In response to this, GEF ISLANDS, which the GEF ISLANDS Pacific comes under, was born. The programme is comprised of regional projects in the Pacific, the Caribbean and Indian Oceans covering 33 SIDS. A global Coordination, Communications and Knowledge Management (CCKM) project connects the regional projects, facilitating SIDS-SIDS learning and ensuring that a coordinated approach is taken to communications, stakeholder engagement and gender transformation.
The inception meeting acquainted all participating countries with the overall project design and approaches. It also focused on outlining project components and activities, exploring potential synergies with other regional projects, seeking commitment on the governance and implementation of the project and developing an annual work plan and budget for approval by the Project Steering Committee. Head of UNEP in the Pacific, Sefanaia Nawadra, who closed the meeting, congratulated all the parties, heralding the GEF ISLANDS project as a “new chapter” for the fight against chemicals and hazardous waste.
“We can’t address everything through this project but I hope we are addressing the things that matter to the countries at this time and in a sustainable way. We have outlined the way forward during this meeting but it will need goodwill and cooperation from all of us to be able to move forward. We need to acknowledge that this will be a challenging project to implement but I am confident that all of us will work hard to ensure this is successful,” Nawadra said.
“We are at a good stage because never before has waste been addressed and looked upon with the same significance as it has now, we’ve always been there in the background.
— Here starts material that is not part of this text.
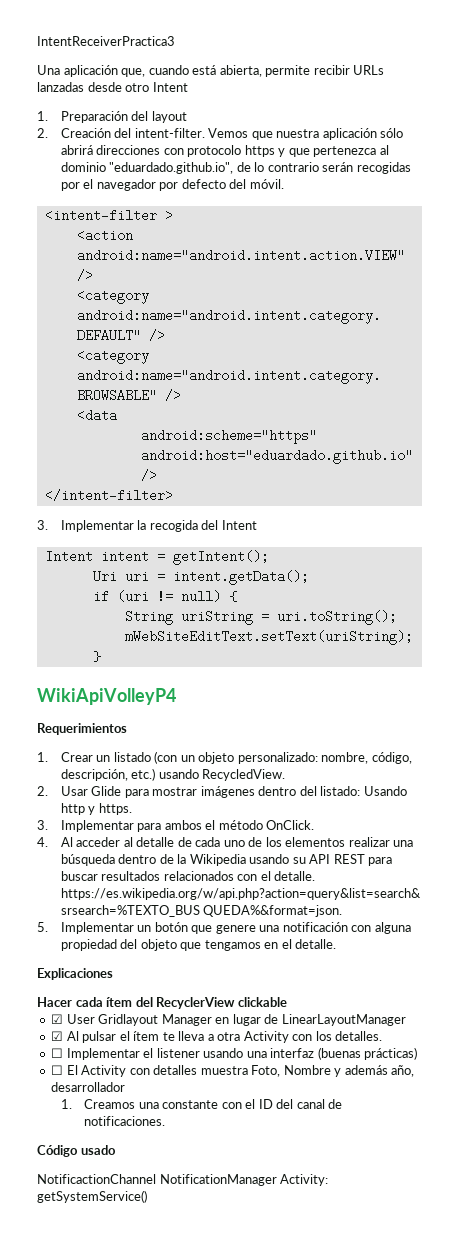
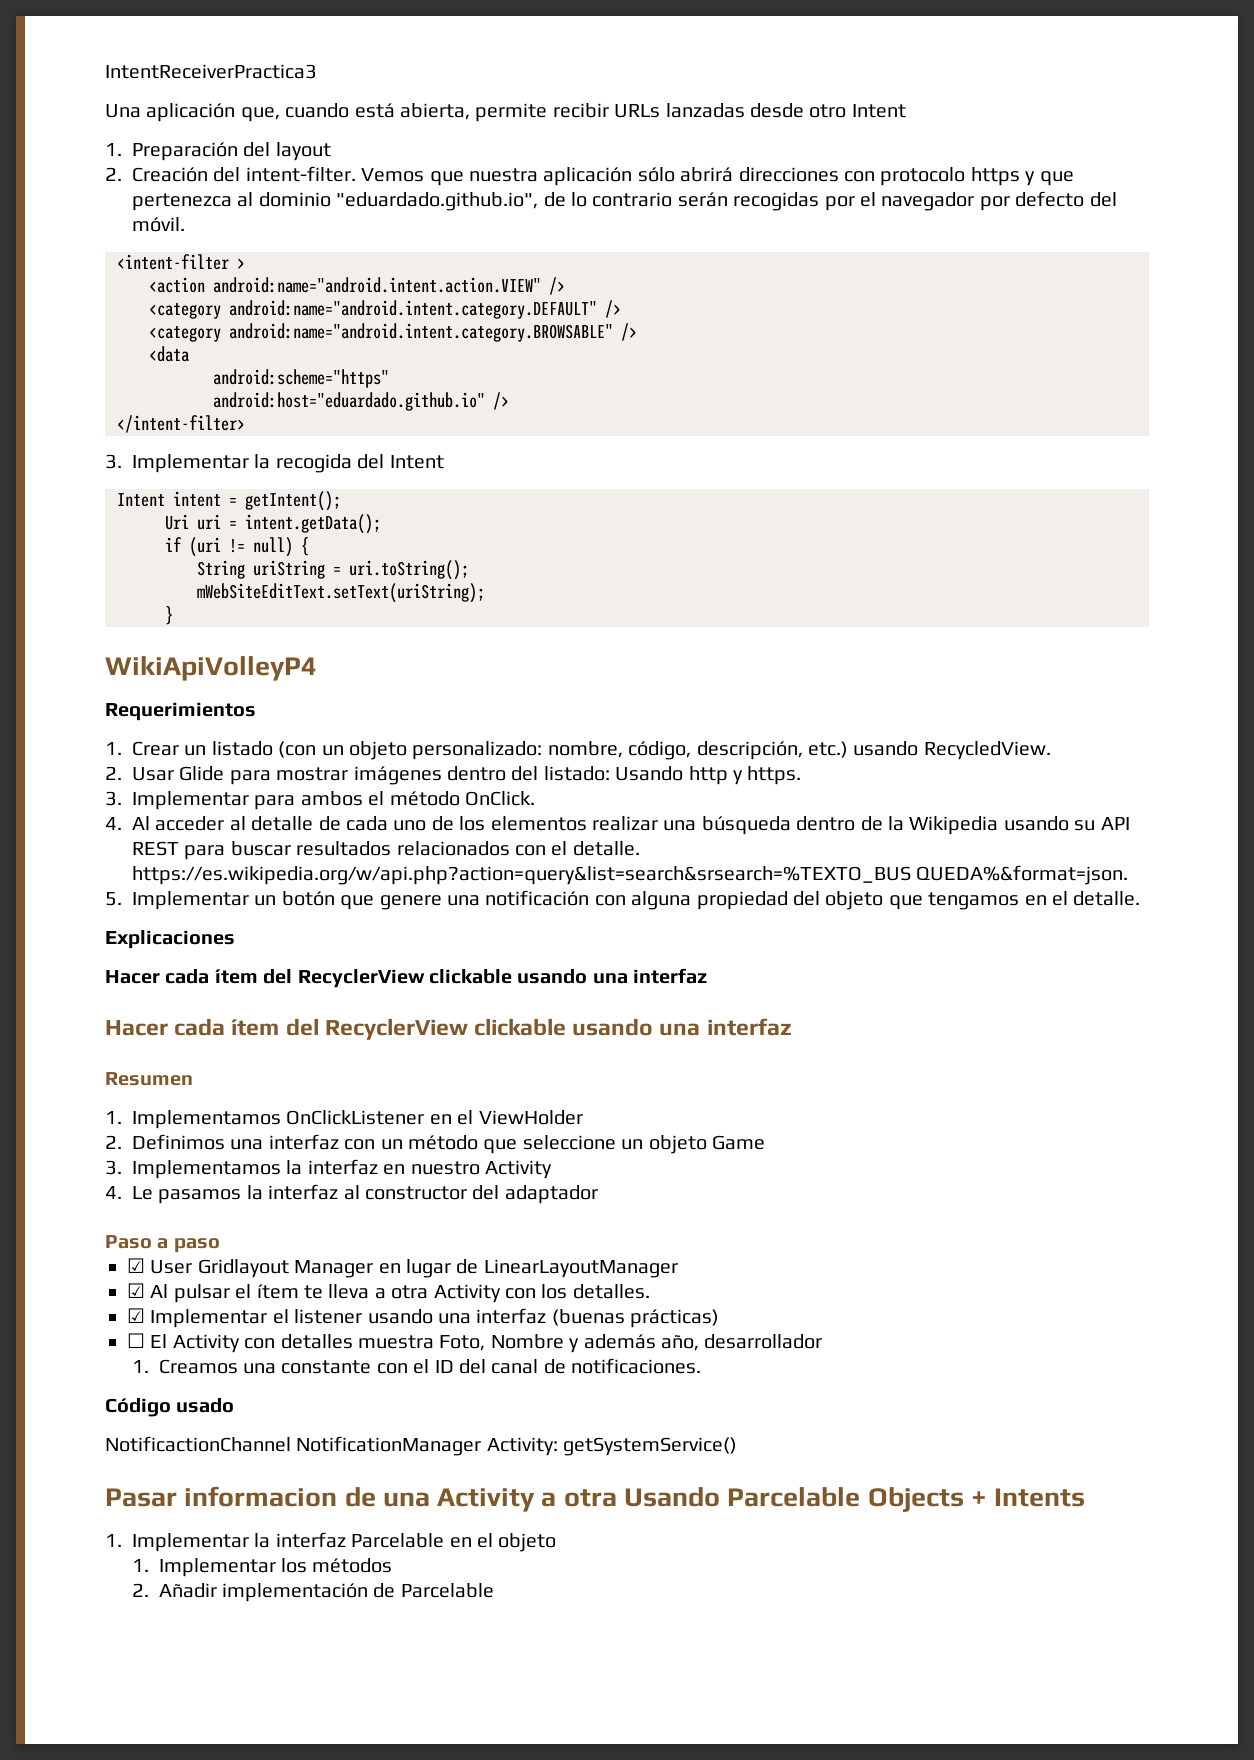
(287, 1002) none -> [517,968,708,984] [105,1018,792,1040] [105,1072,193,1086] [105,1110,583,1129] [105,1134,765,1154] [105,1159,552,1179] [105,1184,598,1204] [105,1235,220,1253] usando una interfaz // Hacer cada ítem del RecyclerView clickable usando una interfaz // Resumen // 1. Implementamos OnClickListener en el ViewHolder // 2. Definimos una interfaz con un método que seleccione un objeto Game // 3. Implementamos la interfaz en nuestro Activity // 4. Le pasamos la interfaz al constructor del adaptador // Paso a paso
[51,1048,64,1058] ☐ -> [127,1308,145,1323] ☑
(147, 1196) none -> [105,1486,1086,1512] [105,1532,557,1552] [131,1558,393,1577] [131,1583,494,1602] // Pasar informacion de una Activity a otra Usando Parcelable Objects + Intents // 1. Implementar la interfaz Parcelable en el objeto // 1. Implementar los métodos // 2. Añadir implementación de Parcelable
I must acknowledge the efforts that have been made by UNEP especially to raise the profile of waste at the global level to where it is now on par with biodiversity and climate change. This was unthinkable four or five years ago so it’s an opportunity we need to take hold of and address the issues we know we need to while we still have that profile.”
Looking ahead, Nawadra, who is also SPREP’s incoming Director General, said he is especially excited about the new chapter for waste partnerships in the Pacific region. “Firstly the collaboration is now beyond the Pacific, we have joined up with other SIDS regions in a more formal and practical way. Secondly I’m encouraged by Swire Shipping’s involvement, this a big thing because before it was normally just the UN agencies, regional agencies, NGOs maybe, multilateral banks but hardly ever a private company,” said Nawadra.
“Thirdly I am excited about the strong focus on communications. One of the challenges we face is showing how projects and activities make a difference, and by making a difference I’m not talking about some consultations here, some guidelines there, no I’m talking about making a tangible difference to what’s happening in everyday life because that’s how you get support for sustainability. We need to work to make sure that the GEF ISLANDS project makes a real difference and is sustainable as Minister Toeolesulusulu and others have challenged us today,” he said.